# Data provided
———
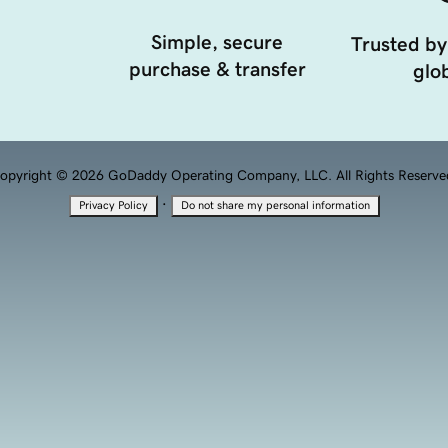
Simple, secure
Trusted by
purchase & transfer
glob
opyright © 2026 GoDaddy Operating Company, LLC. All Rights Reserve
·
Privacy Policy
Do not share my personal information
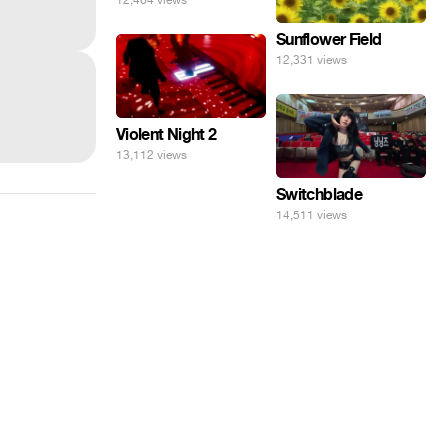
Sunflower Field
12,331 views
Violent Night 2
13,112 views
Switchblade
14,511 views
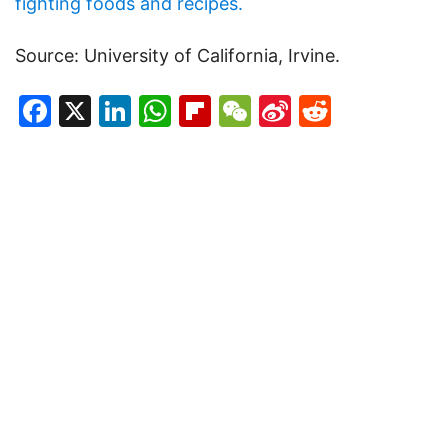
fighting foods and recipes.
Source: University of California, Irvine.
Facebook
X
LinkedIn
WhatsApp
Flipboard
WeChat
Sina
Reddit
Weibo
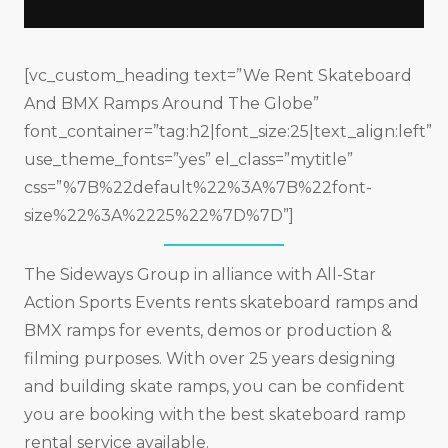
[vc_custom_heading text=”We Rent Skateboard
And BMX Ramps Around The Globe”
font_container=”tag:h2|font_size:25|text_align:left”
use_theme_fonts=”yes” el_class=”mytitle”
css=”%7B%22default%22%3A%7B%22font-
size%22%3A%2225%22%7D%7D”]
The Sideways Group in alliance with All-Star
Action Sports Events rents skateboard ramps and
BMX ramps for events, demos or production &
filming purposes. With over 25 years designing
and building skate ramps, you can be confident
you are booking with the best skateboard ramp
rental service available.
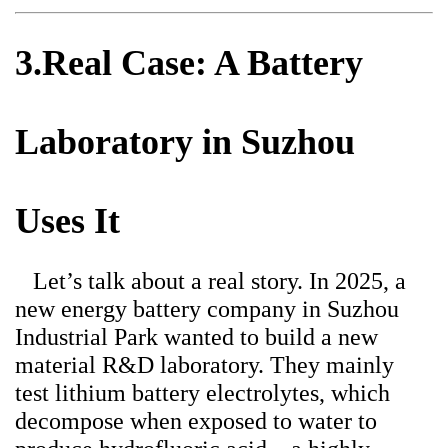
3.Real Case: A Battery
Laboratory in Suzhou
Uses It
Let’s talk about a real story. In 2025, a
new energy battery company in Suzhou
Industrial Park wanted to build a new
material R&D laboratory. They mainly
test lithium battery electrolytes, which
decompose when exposed to water to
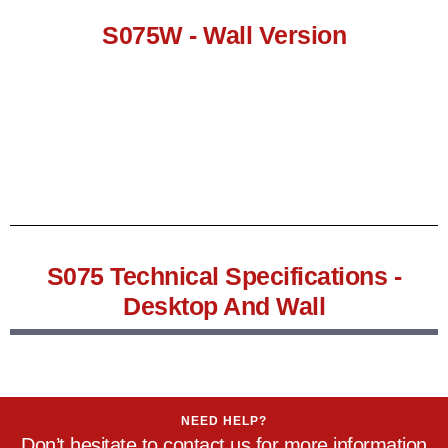
S075W - Wall Version
S075 Technical Specifications -
Desktop And Wall
NEED HELP?
Don’t hesitate to contact us for more information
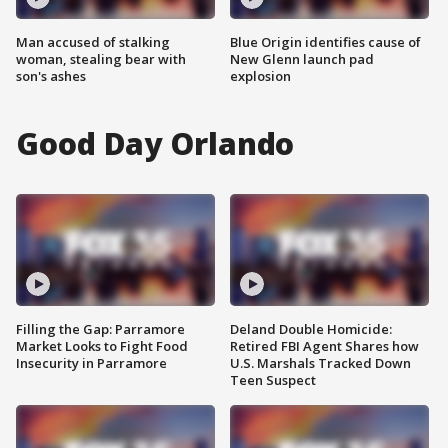
Man accused of stalking
Blue Origin identifies cause of
woman, stealing bear with
New Glenn launch pad
son's ashes
explosion
Good Day Orlando
Filling the Gap: Parramore
Deland Double Homicide:
Market Looks to Fight Food
Retired FBI Agent Shares how
Insecurity in Parramore
U.S. Marshals Tracked Down
Teen Suspect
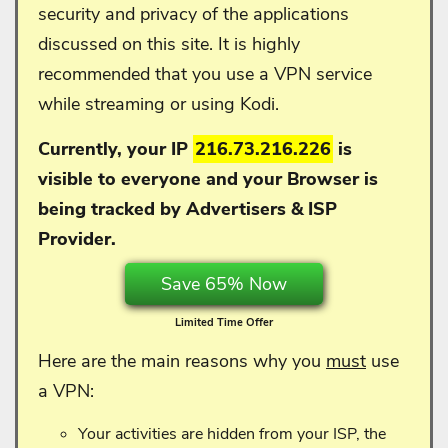
security and privacy of the applications
discussed on this site. It is highly
recommended that you use a VPN service
while streaming or using Kodi.
Currently, your IP
216.73.216.226
is
visible to everyone and your
Browser is
being tracked by Advertisers & ISP
Provider.
Save 65% Now
Limited Time Offer
Here are the main reasons why you
must
use
a VPN:
Your activities are hidden from your ISP, the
———
Print the text of every item above word for word, and leave the pictures out.

Simple, secure
Trusted by
purchase & transfer
glob
opyright © 2026 GoDaddy Operating Company, LLC. All Rights Reserve
·
Privacy Policy
Do not share my personal information
Sunflower Field
12,331 views
Violent Night 2
13,112 views
Switchblade
14,511 views
fighting foods and recipes.
Source: University of California, Irvine.
Facebook
X
LinkedIn
WhatsApp
Flipboard
WeChat
Sina
Reddit
Weibo
[vc_custom_heading text=”We Rent Skateboard
And BMX Ramps Around The Globe”
font_container=”tag:h2|font_size:25|text_align:left”
use_theme_fonts=”yes” el_class=”mytitle”
css=”%7B%22default%22%3A%7B%22font-
size%22%3A%2225%22%7D%7D”]
The Sideways Group in alliance with All-Star
Action Sports Events rents skateboard ramps and
BMX ramps for events, demos or production &
filming purposes. With over 25 years designing
and building skate ramps, you can be confident
you are booking with the best skateboard ramp
rental service available.
3.Real Case: A Battery
Laboratory in Suzhou
Uses It
Let’s talk about a real story. In 2025, a
new energy battery company in Suzhou
Industrial Park wanted to build a new
material R&D laboratory. They mainly
test lithium battery electrolytes, which
decompose when exposed to water to
S075W - Wall Version
S075 Technical Specifications -
Desktop And Wall
NEED HELP?
Don’t hesitate to contact us for more information
Man accused of stalking
Blue Origin identifies cause of
woman, stealing bear with
New Glenn launch pad
son's ashes
explosion
Good Day Orlando
Filling the Gap: Parramore
Deland Double Homicide:
Market Looks to Fight Food
Retired FBI Agent Shares how
Insecurity in Parramore
U.S. Marshals Tracked Down
Teen Suspect
security and privacy of the applications
discussed on this site. It is highly
recommended that you use a VPN service
while streaming or using Kodi.
Currently, your IP
216.73.216.226
is
visible to everyone and your
Browser is
being tracked by Advertisers & ISP
Provider.
Save 65% Now
Limited Time Offer
Here are the main reasons why you
must
use
a VPN:
Your activities are hidden from your ISP, the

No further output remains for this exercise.